Un député européen intervient au Parlement Européen sur la situation actuelle du Congo-Kinshasa. Il reprend des révélations graves sur le mode opératoire des Occidentaux au pays de Lumumba. Il soutient, en filigrane, qu'ils sont derrière la rebelles de Museveni pour le renversement du pouvoir de Milton Obote (en 1986). Il dit à demis mots qu'ils sont derrière Kagame et la tragédie congolaise. Certains compatriotes qui l'ont suivi estiment qu'il soutient alias Joseph Kabila. Ils ne comprennent pas qu'au lieu parler des individus impliqués dans la tragédie congolaise, ce député européen met sur la place publique ''les causes matérielles'' de cette tragédie. Il se pourrait que moi, j'ai mal compris son raisonnement. Il est là, à partir de la 22ème minute : https://www.youtube.com/watch?v=CBhJN4Z0hY8. Ne devrions-nous pas dire que nous avons la chance d'avoir des occidentaux, eux-mêmes, dans un Parlement de plus d'une vingtaine de pays, soutenir ce que nous n'avons pas voulu entendre de la bouche ou lire des écrits de nos propres compatriotes ? Aussi, quand il arrive qu'une recherche soit menée, il est souhaitable de ne pas se limiter à un seul article, à une seule vidéo d'un auteur ou chercheur.
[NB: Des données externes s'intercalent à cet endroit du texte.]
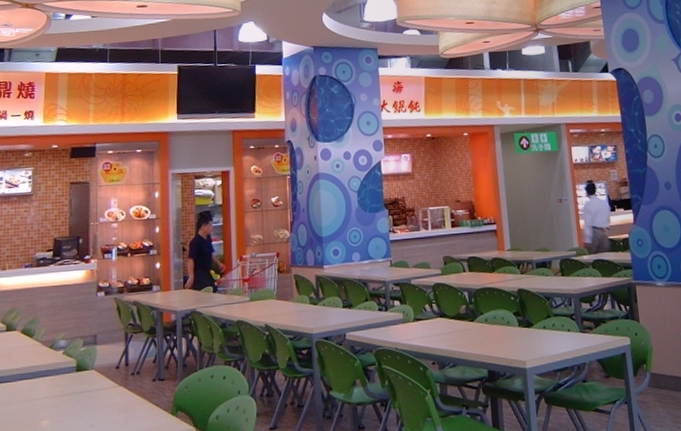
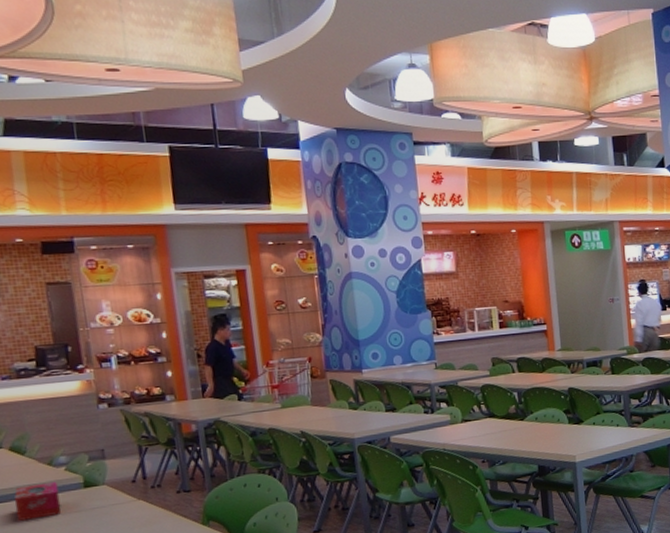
tissue box: none [18,364,55,401] -> present [14,481,62,521]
Il faut aller fouiner pour voir s'il n'a pas déjà produit autre chose sur la question à l'étude.

Il y a eu, à un certain moment, un débat autoflagellant sur ''ceux qui tuent les Congolais(es)''. Certains protagonistes de ce débat pointé le doigt accusateur vers les Congolais(es). Ils disaient : « Vous parlez des rwandais ; mais nous les voyons pas. » ''Ne pas les voir'' constituait un motif sérieux pour ne criminaliser que les Congolais(es).  Plusieurs compatriotes soutenant cette position semblent avoir perdu de vue que ''la guerre raciste de prédation'' commencée en 1996-1997 n'est jamais terminée. Ils semblent avoir perdu de vue que ''cette guerre par morceau'' a comme objectifs l'occupation et la balkanisation du Congo-Kinshasa. Et que dans ses planificateurs opèrent avec ''des escadrons de morts'' de leur choix. Comme elle dure, elle fait apparaître, souvent, au grand jour, des sous-fifres pendant que ''les acteurs pléniers'' opèrent dans l'ombre. Plusieurs ''prophètes'' congolais ont beau dire et répéter cela, ils sont moqués et tournés en dérision.

Il se pourrait que Trump ait modifier la donne. Non pas en devenant un peu plus fort que l'Etat profond anglo-saxon, mais en ayant une politique attestant qu'il est possible que les élites anglo-saxonnes dirigeantes peuvent être divisées. Oui, elles sont divisées sur plusieurs questions mondiales. Même sur le Congo-Kinshasa. Pour rappel, c'est sous Trump qu'un représentant des USA aux Nations Unies a osé affirmer que l'ONU travaille avec le pouvoir-os de ''la kabilie''.

Supposons que la dernière sortie médiatique de Joseph Kabila ait connu des interprétations erronées. Qui doit pouvoir réajuster le tir ? C'est lui. Et pas les tambourinaires et les thuriféraires.